Kasjel zaskowyczał z bólu i runął w dół, rozpaczliwie machając skrzydłami. Upadł na podłogę, zaciskając obficie krwawiącą ranę.
Kamael wynurzył się z dymu tuż przed swoim pokonanym wrogiem.
– Co Werchiel wie o tym Nefilimie? – spytał. – Jeśli mi wiesz, pozwolę ci przeżyć. Kasjel podniósł się z trudem, opierając się o ścianę.
– Pozwolisz mi przeżyć? Czy słyszysz sam siebie, Ka-maelu? Myślałem, że opuściłeś nasze szeregi, bo miałeś już dość przemocy i zabijania. – Anioł przycisnął drżącą rękę do krwawiącej piersi. – Tymczasem widzę, że stałeś się tym, czego najbardziej nienawidziłeś. Kasjel syknął z bólu i schylił się po coś do ognia. Wyciągnął stamtąd poczerniałą, nadal płonącą czaszkę psychiatry i cisnął nią w Kamaela.
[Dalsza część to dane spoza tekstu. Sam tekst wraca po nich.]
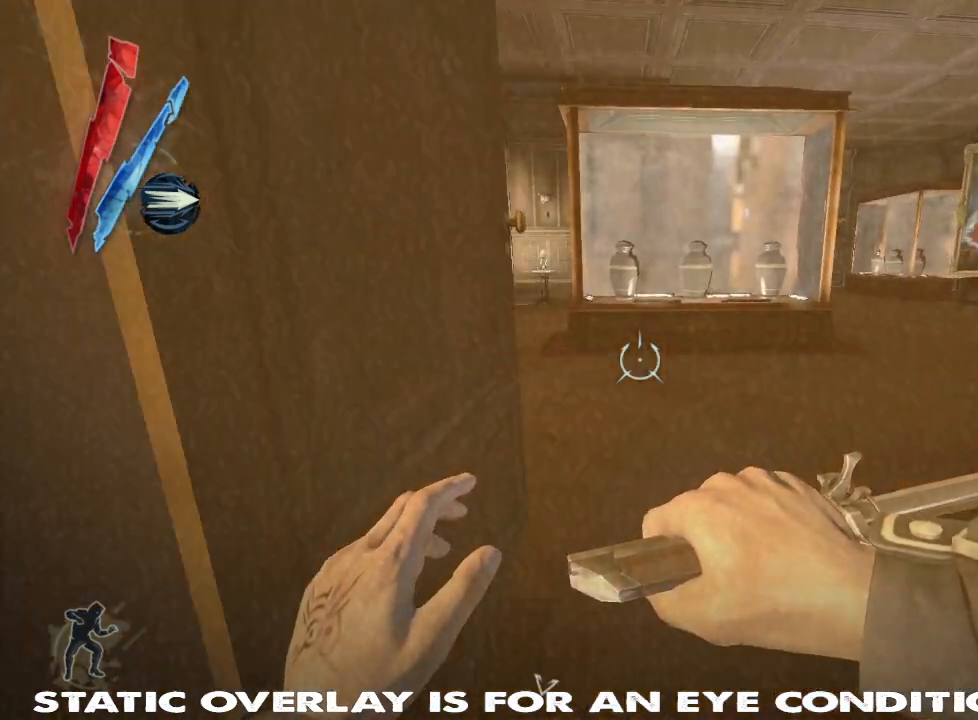
{"keys": ["w"], "mouse": [], "events": []}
Kamael uniknął nadlatującego pocisku, rozcinając go mieczem na pół. Wykorzystując ten moment, Kasjel rozłożył skrzydła i rzucił się w kierunku płonących kotar i okna, które zasłaniały. Pokonał palący się mate-riał, a potem wyskoczył przez okno, które eksplodowało przeraźliwym hukiem.
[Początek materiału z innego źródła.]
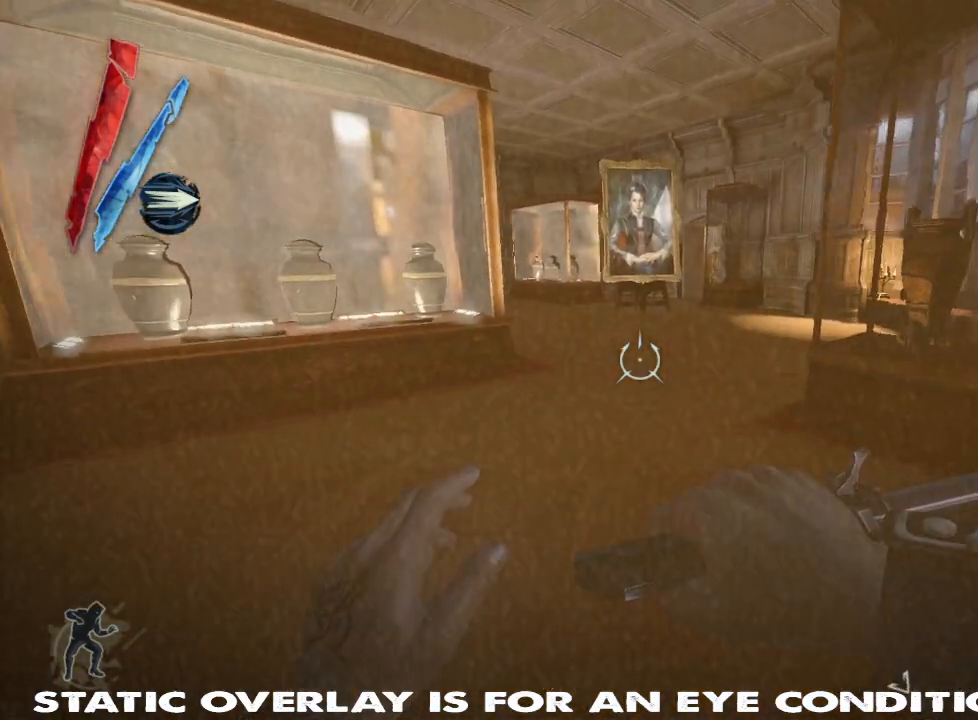
{"keys": ["w"], "mouse": [], "events": []}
Ogień natychmiast buchnął w górę ze zdwojoną siłą, zaspokoiwszy swój głód nagłym podmuchem tlenu. Tożsamość Nefilima była ważniejsza niż pogoń za rannym aniołem. Kamael rzucił się do biurka. Papiery zalegające na jego blacie zaczęły się już zwijać i tlić. Kamael pobieżnie przejrzał dokumenty, szukając czegokolwiek, co naprowadziłoby go na ślad chłopca.
Wreszcie, w poczerniałej od ognia teczce znalazł to czego szukał. Pojedyncze zdanie zapisane na kartce wyrwanej z notesu i przyczepione spinaczem do teczki. „Pacjent twierdzi, że rozumie obce języki".
Kamael zabrał ze sobą teczkę. Nad głową usłyszał jęk i usunął się na bok w ostatniej chwili, tuż przed tym, jak znaczna część sufitu zwaliła się na podłogę w fontannie płonących iskier. W oddali słychać było sygnały nadjeżdżających wozów strażackich. Kamael miał już to, czego potrzebował, i mógł pospiesznie oddalić się z miejsca, w którym rozegrały się te dramatyczne wydarzenia.
Czas był na wagę złota. Gdy tylko Werchiel dowie się o jego zaangażowaniu, rozpęta się prawdziwe piekło.